- **TO DO**:
How many lines in the records below contain the word "Saas"? Give only the number.
DATA FOR THIS TASK START
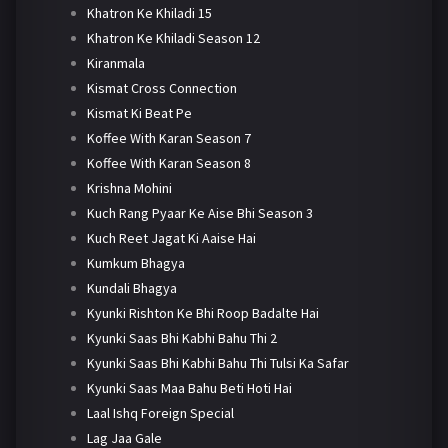
Khatron Ke Khiladi 15
Khatron Ke Khiladi Season 12
Kiranmala
Kismat Cross Connection
Kismat Ki Beat Pe
Koffee With Karan Season 7
Koffee With Karan Season 8
Krishna Mohini
Kuch Rang Pyaar Ke Aise Bhi Season 3
Kuch Reet Jagat Ki Aaise Hai
Kumkum Bhagya
Kundali Bhagya
Kyunki Rishton Ke Bhi Roop Badalte Hai
Kyunki Saas Bhi Kabhi Bahu Thi 2
Kyunki Saas Bhi Kabhi Bahu Thi Tulsi Ka Safar
Kyunki Saas Maa Bahu Beti Hoti Hai
Laal Ishq Foreign Special
Lag Jaa Gale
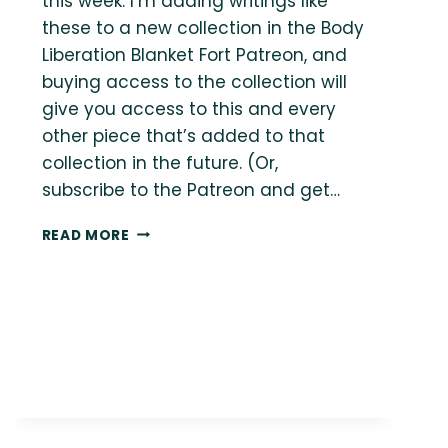
this week. I’m adding writings like
these to a new collection in the Body
Liberation Blanket Fort Patreon, and
buying access to the collection will
give you access to this and every
other piece that’s added to that
collection in the future. (Or,
subscribe to the Patreon and get…
{THE
READ MORE
BODY
LIBERATION
GUIDE}
YOU’RE
GETTING
BOTH?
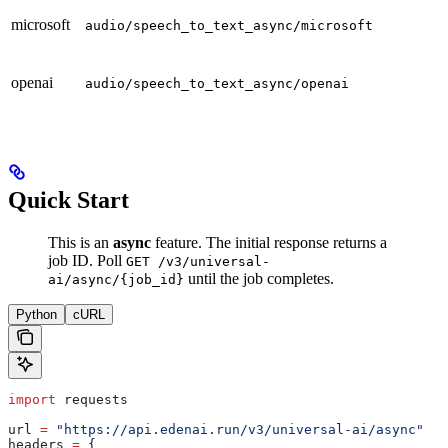
microsoft
p
audio/speech_to_text_async/microsoft
openai
p
audio/speech_to_text_async/openai
Quick Start
This is an
async
feature. The initial response returns a
job ID. Poll
GET /v3/universal-
until the job completes.
ai/async/{job_id}
Python
cURL
import
 requests
url 
=
 "https://api.edenai.run/v3/universal-ai/async"
headers 
=
 {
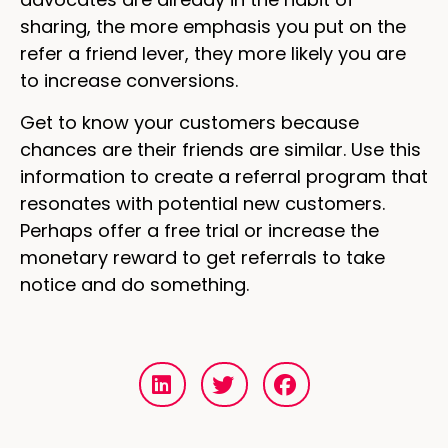
sharing, the more emphasis you put on the
refer a friend lever, they more likely you are
to increase conversions.
Get to know your customers because
chances are their friends are similar. Use this
information to create a referral program that
resonates with potential new customers.
Perhaps offer a free trial or increase the
monetary reward to get referrals to take
notice and do something.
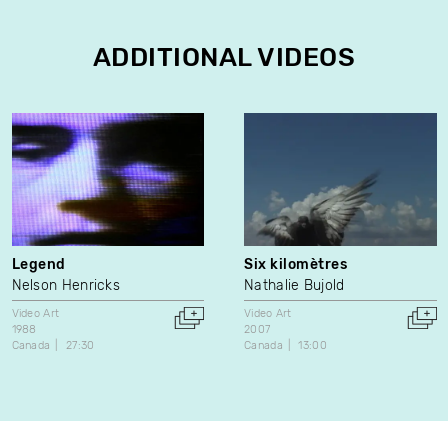
ADDITIONAL VIDEOS
Legend
Six kilomètres
Nelson Henricks
Nathalie Bujold
Video Art
Video Art
1988
2007
Canada
27:30
Canada
13:00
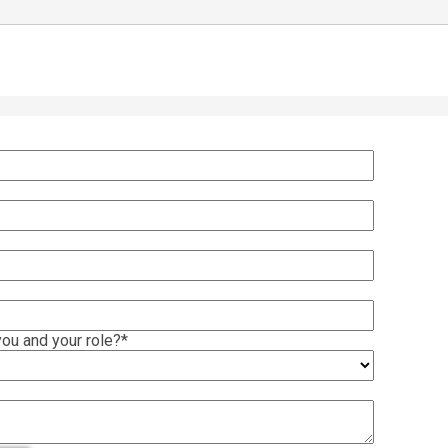
ou and your role?
*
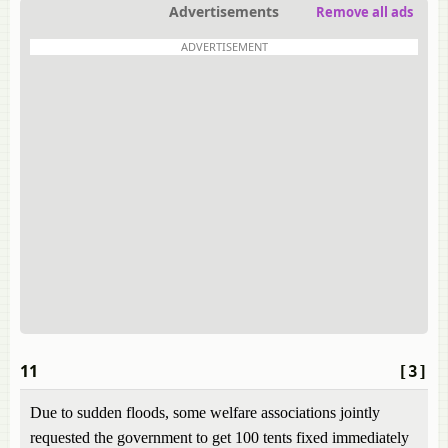
Advertisements
Remove all ads
ADVERTISEMENT
11
[3]
Due to sudden floods, some welfare associations jointly
requested the government to get 100 tents fixed immediately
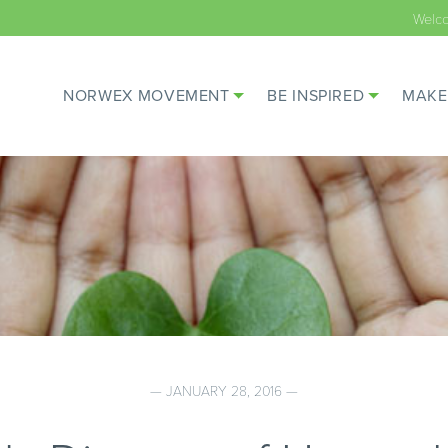
Welc
NORWEX MOVEMENT
BE INSPIRED
MAKE
— JANUARY 28, 2016 —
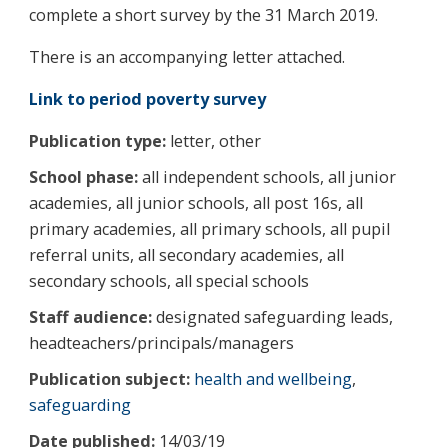
complete a short survey by the 31 March 2019.
There is an accompanying letter attached.
Link to period poverty survey
Publication type:
letter, other
School phase:
all independent schools, all junior
academies, all junior schools, all post 16s, all
primary academies, all primary schools, all pupil
referral units, all secondary academies, all
secondary schools, all special schools
Staff audience:
designated safeguarding leads,
headteachers/principals/managers
Publication subject:
health and wellbeing
,
safeguarding
Date published:
14/03/19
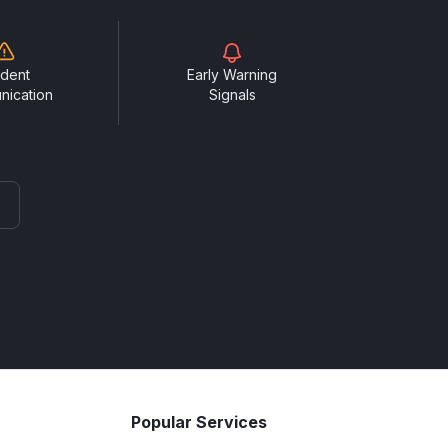
ident
Early Warning
nication
Signals
Popular Services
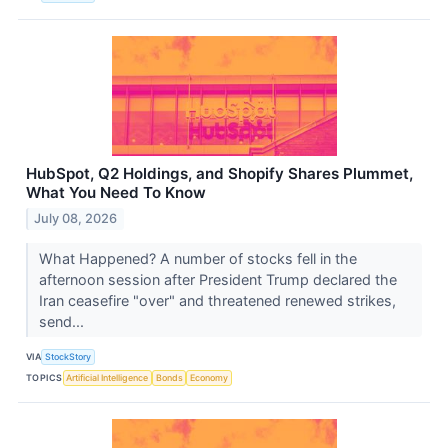
HubSpot, Q2 Holdings, and Shopify Shares Plummet,
What You Need To Know
July 08, 2026
What Happened? A number of stocks fell in the
afternoon session after President Trump declared the
Iran ceasefire "over" and threatened renewed strikes,
send...
VIA
StockStory
TOPICS
Artificial Intelligence
Bonds
Economy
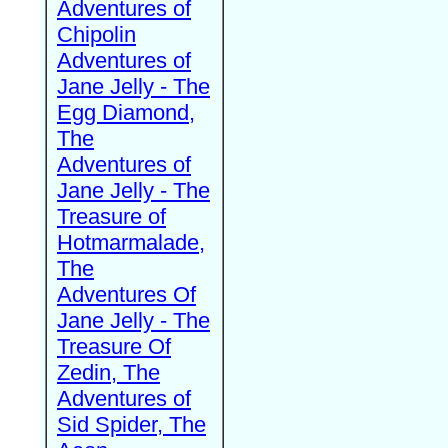
Adventures of
Chipolin
Adventures of
Jane Jelly - The
Egg Diamond,
The
Adventures of
Jane Jelly - The
Treasure of
Hotmarmalade,
The
Adventures Of
Jane Jelly - The
Treasure Of
Zedin, The
Adventures of
Sid Spider, The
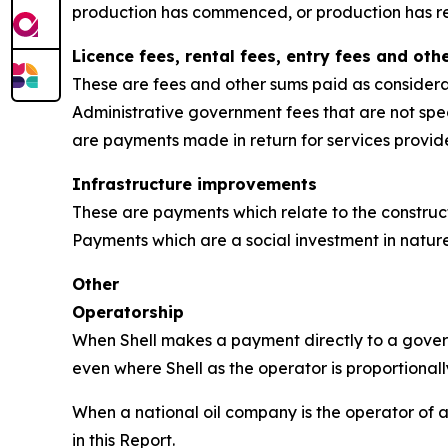
production has commenced, or production has r
Licence fees, rental fees, entry fees and ot
These are fees and other sums paid as considerat
Administrative government fees that are not speci
are payments made in return for services provi
Infrastructure improvements
These are payments which relate to the constructio
Payments which are a social investment in nature
Other
Operatorship
When Shell makes a payment directly to a governm
even where Shell as the operator is proportionall
When a national oil company is the operator of a 
in this Report.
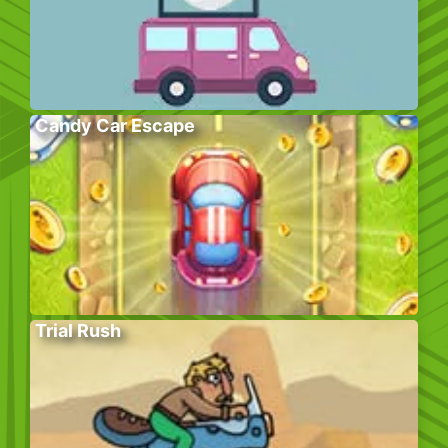
Candy Car Escape
Trial Rush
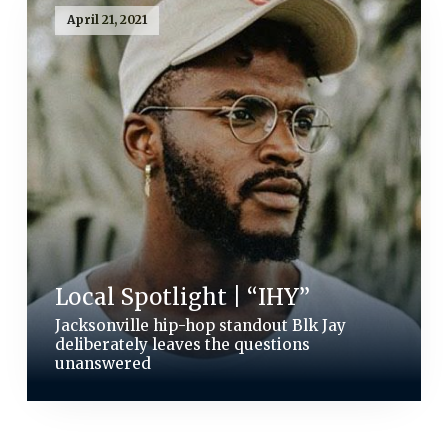
April 21, 2021
Local Spotlight | “IHY”
Jacksonville hip-hop standout Blk Jay
deliberately leaves the questions
unanswered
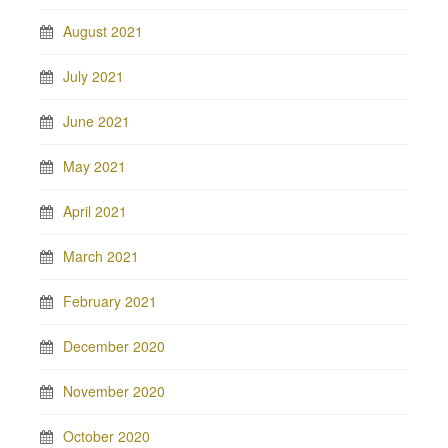
August 2021
July 2021
June 2021
May 2021
April 2021
March 2021
February 2021
December 2020
November 2020
October 2020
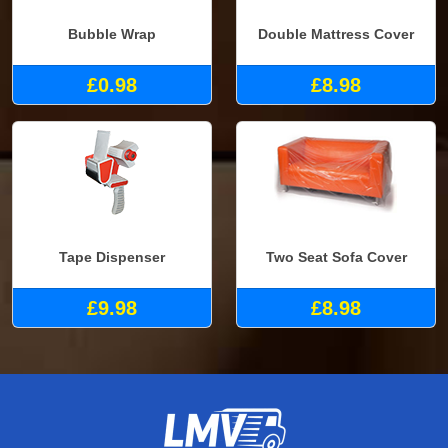
Bubble Wrap
Double Mattress Cover
£0.98
£8.98
Tape Dispenser
Two Seat Sofa Cover
£9.98
£8.98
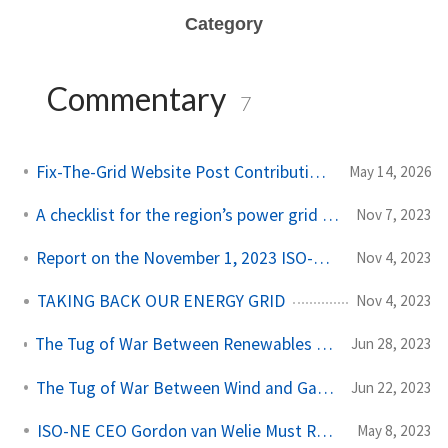
Category
Commentary
7
Fix-The-Grid Website Post Contribution Guide
May 14, 2026
A checklist for the region’s power grid operator
Nov 7, 2023
Report on the November 1, 2023 ISO-NE Board Meeting
Nov 4, 2023
TAKING BACK OUR ENERGY GRID
Nov 4, 2023
The Tug of War Between Renewables and Gas, continued…
Jun 28, 2023
The Tug of War Between Wind and Gas Gets Heated
Jun 22, 2023
ISO-NE CEO Gordon van Welie Must Resign
May 8, 2023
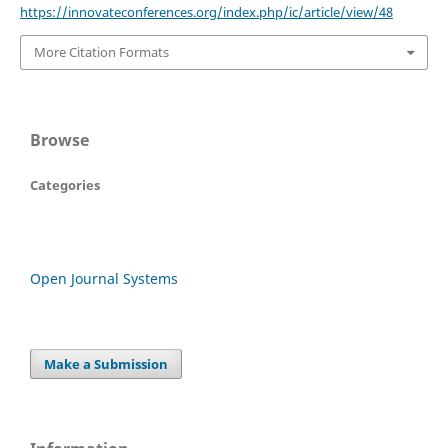
https://innovateconferences.org/index.php/ic/article/view/48
More Citation Formats
Browse
Categories
Open Journal Systems
Make a Submission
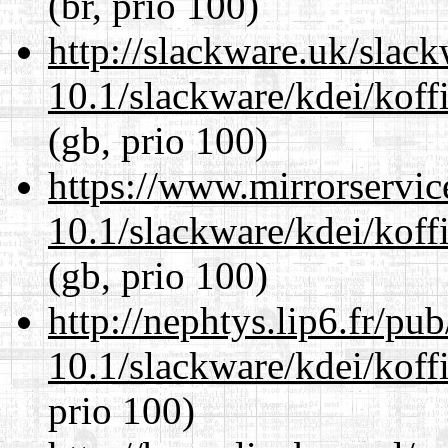
(br, prio 100)
http://slackware.uk/slac
10.1/slackware/kdei/koff
(gb, prio 100)
https://www.mirrorservic
10.1/slackware/kdei/koff
(gb, prio 100)
http://nephtys.lip6.fr/pu
10.1/slackware/kdei/koff
prio 100)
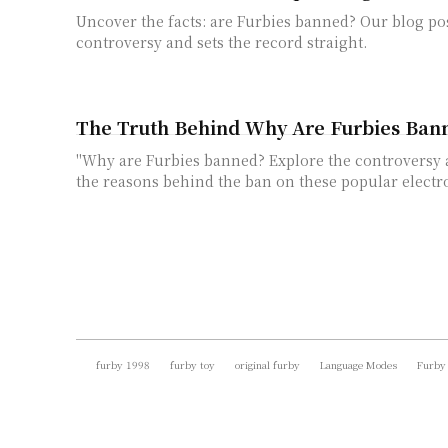
Uncover the facts: are Furbies banned? Our blog pos
controversy and sets the record straight.
The Truth Behind Why Are Furbies Ban
"Why are Furbies banned? Explore the controversy
the reasons behind the ban on these popular electro
furby 1998
furby toy
original furby
Language Modes
Furby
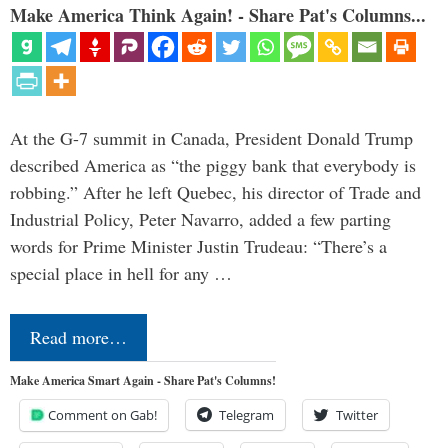
Make America Think Again! - Share Pat's Columns...
At the G-7 summit in Canada, President Donald Trump
described America as “the piggy bank that everybody is
robbing.” After he left Quebec, his director of Trade and
Industrial Policy, Peter Navarro, added a few parting
words for Prime Minister Justin Trudeau: “There’s a
special place in hell for any …
Read more…
Make America Smart Again - Share Pat's Columns!
Comment on Gab!
Telegram
Twitter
DATA FOR THIS TASK END
- **EXPECTED OUTPUT**:
3